Monsieur X et société Y contre NODYA et BI3E - RG J 2022 000 601 - jugement du 3 novembre 2023 (16ème chambre)
Mots-clés :
DROIT DES SOCIETES – Cession de droits sociaux – Dividendes
Sommaire :
Force obligatoire du contrat - Distribution de dividendes préalable à une cession de société – Licéité d’une telle distribution en dehors de l’assemblée générale ordinaire approuvant les comptes de l’exercice
Le 30 septembre 2019, Monsieur X, à titre personnel, et sa holding Y avaient conclu un accord pour la cession de la société BI3E, qu’il avait créée, à la société NODYA.
Le contrat prévoyait une cession des actions en deux temps : 55% immédiatement et le solde à terme. Le prix de cession convenu pour la première tranche faisait l’objet d’un crédit vendeur et était payable de façon échelonnée sur trois ans. En outre, le contrat prévoyait le remboursement par BI3E des comptes courants existants sous réserve d’une trésorerie suffisante et la distribution, avant la cession, de dividendes exceptionnels pris sur les réserves.
NODYA et BI3E n’ayant réglé que très partiellement ce qui était convenu, Monsieur X les assigne en exécution forcée.
- Les défendeurs prétendent qu’un accord avait été trouvé pour réduire le prix de cession, mais n’en produisent aucune preuve. Les demandeurs reconnaissent bien des négociations sur le sujet, mais dénient tout accord. Le prix de cession étant ferme et définitif aux termes du contrat de cession, le tribunal ordonne à NODYA de régler le solde impayé.
- S’agissant des comptes courants, le tribunal relève que l’accord des parties avait uniquement conditionné ce remboursement à l’existence d’une trésorerie suffisante chez BI3E. Il constate que les comptes arrêtés par les défendeurs eux-mêmes à la fin de l’année 2019 faisaient apparaître une trésorerie disponible qui permettait très largement le remboursement de la totalité des comptes courants et condamne BI3E à les rembourser.
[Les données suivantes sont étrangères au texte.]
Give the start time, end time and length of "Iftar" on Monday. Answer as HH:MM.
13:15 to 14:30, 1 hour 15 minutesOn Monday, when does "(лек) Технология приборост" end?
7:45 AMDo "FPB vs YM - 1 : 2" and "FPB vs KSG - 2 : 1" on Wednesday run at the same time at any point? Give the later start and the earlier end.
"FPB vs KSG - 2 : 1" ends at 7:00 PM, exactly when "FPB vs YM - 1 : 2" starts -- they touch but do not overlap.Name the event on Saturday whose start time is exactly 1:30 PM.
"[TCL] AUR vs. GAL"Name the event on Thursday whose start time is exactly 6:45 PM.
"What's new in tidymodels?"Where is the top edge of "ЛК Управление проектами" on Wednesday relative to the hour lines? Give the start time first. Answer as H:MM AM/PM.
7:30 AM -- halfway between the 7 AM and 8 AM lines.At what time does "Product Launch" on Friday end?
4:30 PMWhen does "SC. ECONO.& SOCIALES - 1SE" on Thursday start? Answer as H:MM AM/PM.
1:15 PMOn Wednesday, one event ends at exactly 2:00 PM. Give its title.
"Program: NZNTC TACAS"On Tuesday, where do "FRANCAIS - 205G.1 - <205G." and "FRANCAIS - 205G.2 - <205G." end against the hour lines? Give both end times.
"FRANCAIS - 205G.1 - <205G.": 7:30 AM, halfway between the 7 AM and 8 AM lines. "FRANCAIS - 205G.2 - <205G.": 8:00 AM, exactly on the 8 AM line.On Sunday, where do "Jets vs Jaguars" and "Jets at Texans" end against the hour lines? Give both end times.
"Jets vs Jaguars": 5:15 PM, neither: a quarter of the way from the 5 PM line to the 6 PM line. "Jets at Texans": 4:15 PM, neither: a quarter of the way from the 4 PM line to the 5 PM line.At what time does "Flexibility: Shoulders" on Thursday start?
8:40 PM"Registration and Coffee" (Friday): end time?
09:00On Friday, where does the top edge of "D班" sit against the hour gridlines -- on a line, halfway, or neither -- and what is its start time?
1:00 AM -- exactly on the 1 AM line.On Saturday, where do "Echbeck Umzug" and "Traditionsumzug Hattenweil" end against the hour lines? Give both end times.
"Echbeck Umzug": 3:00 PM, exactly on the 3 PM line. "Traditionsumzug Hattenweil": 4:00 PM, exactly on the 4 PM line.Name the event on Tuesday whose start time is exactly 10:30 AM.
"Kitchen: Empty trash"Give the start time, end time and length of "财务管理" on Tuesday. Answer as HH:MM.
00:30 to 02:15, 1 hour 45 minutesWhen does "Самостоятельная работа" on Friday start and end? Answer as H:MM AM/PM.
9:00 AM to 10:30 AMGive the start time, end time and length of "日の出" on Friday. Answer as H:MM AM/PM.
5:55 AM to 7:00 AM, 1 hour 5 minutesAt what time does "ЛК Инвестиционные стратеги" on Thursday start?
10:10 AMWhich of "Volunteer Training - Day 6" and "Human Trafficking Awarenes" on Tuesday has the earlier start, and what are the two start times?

- Les parties s’opposaient enfin sur le versement du dividende exceptionnel, les défendeurs soutenant qu’un tel dividende était illicite, seul pouvant être versé, en dehors de l’assemblée générale annuelle approuvant les comptes, un acompte sur dividendes au titre de l’exercice en cours, conformément à l’article L 232-12 du code de commerce, ce qui exige que des comptes provisoires aient été arrêtés et certifiés par le commissaire aux comptes, procédure qui n’avait aucunement été respectée. Contrairement à l’affirmation des défendeurs, le tribunal rappelle que le versement d'un dividende exceptionnel, pris sur les réserves, est régi par l'article L 232-11 (et non pas L 232-12) du code de commerce, qui dispose en son alinéa 2 que « l'assemblée générale peut décider la mise en distribution de sommes prélevées sur les réserves dont elle a la disposition. En ce cas, la décision indique expressément les postes de réserve sur lesquels les prélèvements sont effectués. Toutefois, les dividendes sont prélevés par priorité sur le bénéfice distribuable de l'exercice », et ne restreint aucunement cette possibilité à la seule AGO annuelle. Le tribunal en déduit que les dividendes dont la distribution a été décidée par l’assemblée générale qui s’est tenue la veille de la cession sont parfaitement licites et condamne BI3E à les régler aux demandeurs.